(Your task): Report every line of the items below that contains the string "債務整理", copying each such line in full.

[Start of Attachment]

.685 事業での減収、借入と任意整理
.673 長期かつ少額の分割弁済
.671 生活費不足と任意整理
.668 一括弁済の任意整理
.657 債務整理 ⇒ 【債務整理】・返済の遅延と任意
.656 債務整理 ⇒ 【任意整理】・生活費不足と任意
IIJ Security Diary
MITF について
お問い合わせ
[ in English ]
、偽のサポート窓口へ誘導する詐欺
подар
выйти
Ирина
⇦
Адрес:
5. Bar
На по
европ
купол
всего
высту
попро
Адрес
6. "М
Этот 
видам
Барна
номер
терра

[End of Attachment]

(Result of the task):
.657 債務整理 ⇒ 【債務整理】・返済の遅延と任意
.656 債務整理 ⇒ 【任意整理】・生活費不足と任意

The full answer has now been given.